An important decision on the difference between expert and factual evidence and also the flexibility of the overall approach of their being equality of numbers of experts on opposing sides and that it does not amount to a rigid rule. It also is an example of considerable costs being thrown away through an overly rigid application of CPR by one party and a failure to look at a case proportionately and in the round. It is important to remember that expert witnesses may occasionally be called as witnesses purely of fact. The irony is that they may then be asked questions in court (sometimes by counsel and sometimes by the judge) seeking to elicit expert views and this is whether or not they are being paid as experts. I suppose technically such a witness may say that he or she is there to give evidence of fact and hence would decline to provide any expert opinion evidence (no doubt appreciating that he or she would not be being paid a professional fee to provide such expert opinion evidence). However, in reality most experts giving factual evidence will be well advised to comply with the wishes of the judge. Those wishes may not necessarily be assumed however and an expert who is giving evidence of fact but is being asked to stray into areas of expert opinion, may well wish to clarify at the time of giving his or her evidence what the judge wishes him or her to deal with in testimony.

 

Alitalia-Linee Aeree Italiane SPA v Rotunno and Othersted

Interpretation of documents is the judge’s job

[2008] EWHC 185 (Ch) TEDR Volume 13 Issue 3

The Facts

The case concerned the pension scheme set up by the Claimant for the benefit of its employees.

The case revolved around construction of the scheme relating to its funding.

Each party produced expert actuarial evidence.

The Issues

When is expert evidence admissible and of assistance?

The Decision

The expert evidence before the Court was both admissible and helpful in so far as it described the various ways in which pension schemes may be funded and the role that is played by the scheme actuary in the funding process.

Expert evidence may also be relevant and helpful if the wording of the scheme were in a standard form within the industry.

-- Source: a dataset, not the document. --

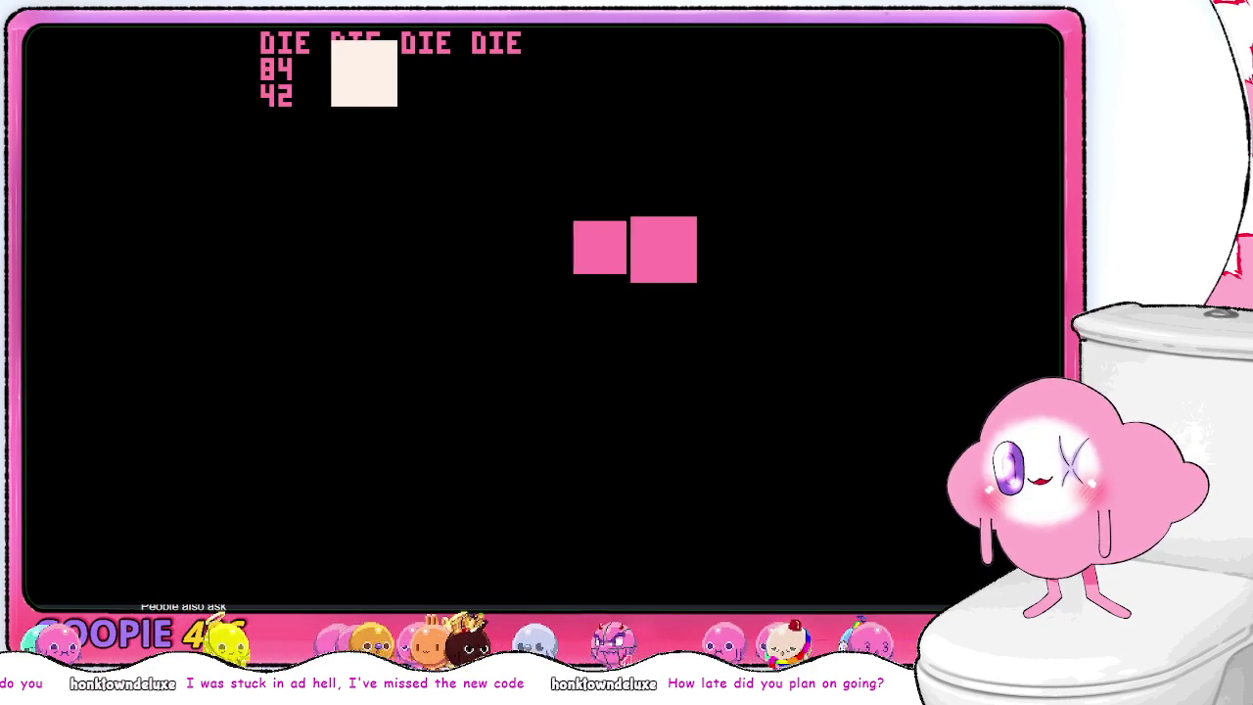
{"action": "key", "text": "Up"}
{"action": "key", "text": "Left"}
{"action": "key", "text": "Down"}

However, the individual views of actuaries on the meaning of particular wording within the scheme are of peripheral relevance at best. That is a question for the Court.

It is possible that the Court will derive some indirect assistance from learning how a skilled actuary would interpret the words in question but, if another would interpret the words differently, the effect of this evidence is likely to be neutral.

Comment

An expert can only give evidence about issues which are within his expertise. The interpretation of a document (save if it is in an industry-standard form where the assistance of an expert may be helpful) is a matter for the Judge.